Sentences that present a complex syntax act as a major stumbling block for downstream Natural Language Processing applications whose predictive quality deteriorates with sentence length and complexity. The task of Text Simplification (TS) may remedy this situation. It aims to modify sentences in order to make them easier to process, using a set of rewriting operations, such as reordering, deletion, or splitting. State-of-the-art syntactic TS approaches suffer from two major drawbacks: first, they follow a very conservative approach in that they tend to retain the input rather than transforming it, and second, they ignore the cohesive nature of texts, where context spread across clauses or sentences is needed to infer the true meaning of a statement.
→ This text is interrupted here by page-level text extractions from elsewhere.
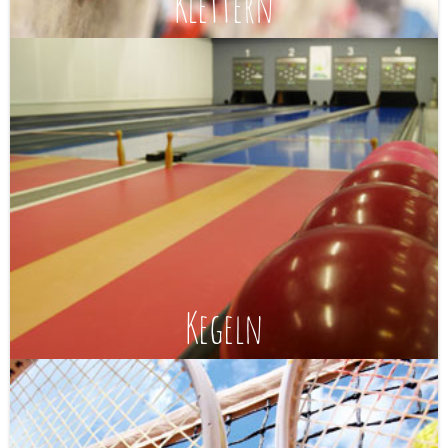
Klettern
Kegeln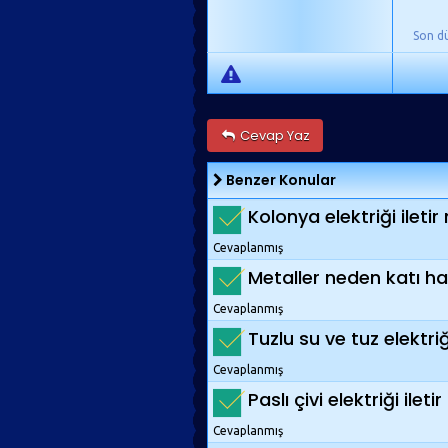
Son d
Cevap Yaz
Benzer Konular
Kolonya elektriği iletir
Cevaplanmış
Metaller neden katı hald
Cevaplanmış
Tuzlu su ve tuz elektriği
Cevaplanmış
Paslı çivi elektriği ileti
Cevaplanmış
To address these problems, we present a discourse-aware TS approach that splits and rephrases complex English sentences within the semantic context in which they occur. Based on a linguistically grounded transformation stage that uses clausal and phrasal disembedding mechanisms, complex sentences are transformed into shorter utterances with a simple canonical structure that can be easily analyzed by downstream applications. With sentence splitting, we thus address a TS task that has hardly been explored so far. Moreover, we introduce the notion of minimality in this context, as we aim to decompose source sentences into a set of self-contained minimal semantic units. To avoid breaking down the input into a disjointed sequence of statements that is difficult to interpret because important contextual information is missing, we incorporate the semantic context between the split propositions in the form of hierarchical structures and semantic relationships. In that way, we generate a semantic hierarchy of minimal propositions that leads to a novel representation of complex assertions that puts a semantic layer on top of the simplified sentences.